*Task requirements*.
From the line with "nose: (144, 347)" through the line with "right hip: (445, 387)", repeat the entries verbatim, both end lines included, and add nothing.

*Excerpted records*.
※ ※ ※
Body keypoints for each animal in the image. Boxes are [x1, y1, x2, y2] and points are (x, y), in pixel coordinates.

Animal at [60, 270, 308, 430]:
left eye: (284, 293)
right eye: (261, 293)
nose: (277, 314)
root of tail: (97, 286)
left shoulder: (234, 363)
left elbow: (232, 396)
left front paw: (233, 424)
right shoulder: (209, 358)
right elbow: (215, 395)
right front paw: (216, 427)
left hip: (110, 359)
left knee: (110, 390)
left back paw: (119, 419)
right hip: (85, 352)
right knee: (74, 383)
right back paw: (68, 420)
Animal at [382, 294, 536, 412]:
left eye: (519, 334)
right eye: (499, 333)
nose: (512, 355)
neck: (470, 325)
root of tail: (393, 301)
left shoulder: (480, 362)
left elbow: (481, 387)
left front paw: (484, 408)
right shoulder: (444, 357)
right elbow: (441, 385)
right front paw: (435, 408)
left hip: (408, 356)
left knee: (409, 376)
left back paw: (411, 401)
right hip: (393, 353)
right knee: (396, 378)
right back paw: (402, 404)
※ ※ ※
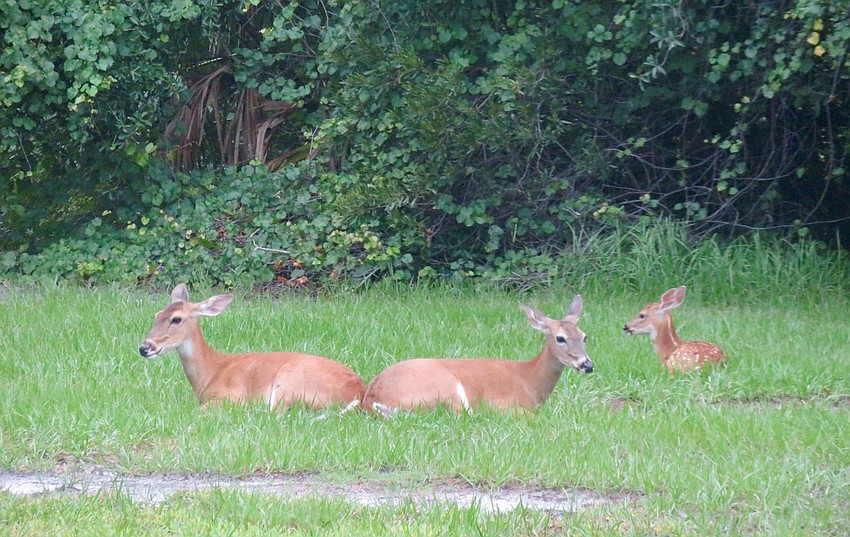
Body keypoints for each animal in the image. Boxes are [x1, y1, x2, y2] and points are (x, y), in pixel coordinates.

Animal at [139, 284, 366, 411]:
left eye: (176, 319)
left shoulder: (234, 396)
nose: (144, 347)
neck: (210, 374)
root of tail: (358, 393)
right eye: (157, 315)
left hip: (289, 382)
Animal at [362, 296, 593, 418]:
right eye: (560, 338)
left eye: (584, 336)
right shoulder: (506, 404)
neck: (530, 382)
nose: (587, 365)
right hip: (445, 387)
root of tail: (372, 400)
※ ※ ※
*Answer section*.
nose: (144, 347)
neck: (210, 374)
root of tail: (358, 393)
right eye: (157, 315)
left hip: (289, 382)
Animal at [362, 296, 593, 418]:
right eye: (560, 338)
left eye: (584, 336)
right shoulder: (506, 404)
neck: (530, 382)
nose: (587, 365)
right hip: (445, 387)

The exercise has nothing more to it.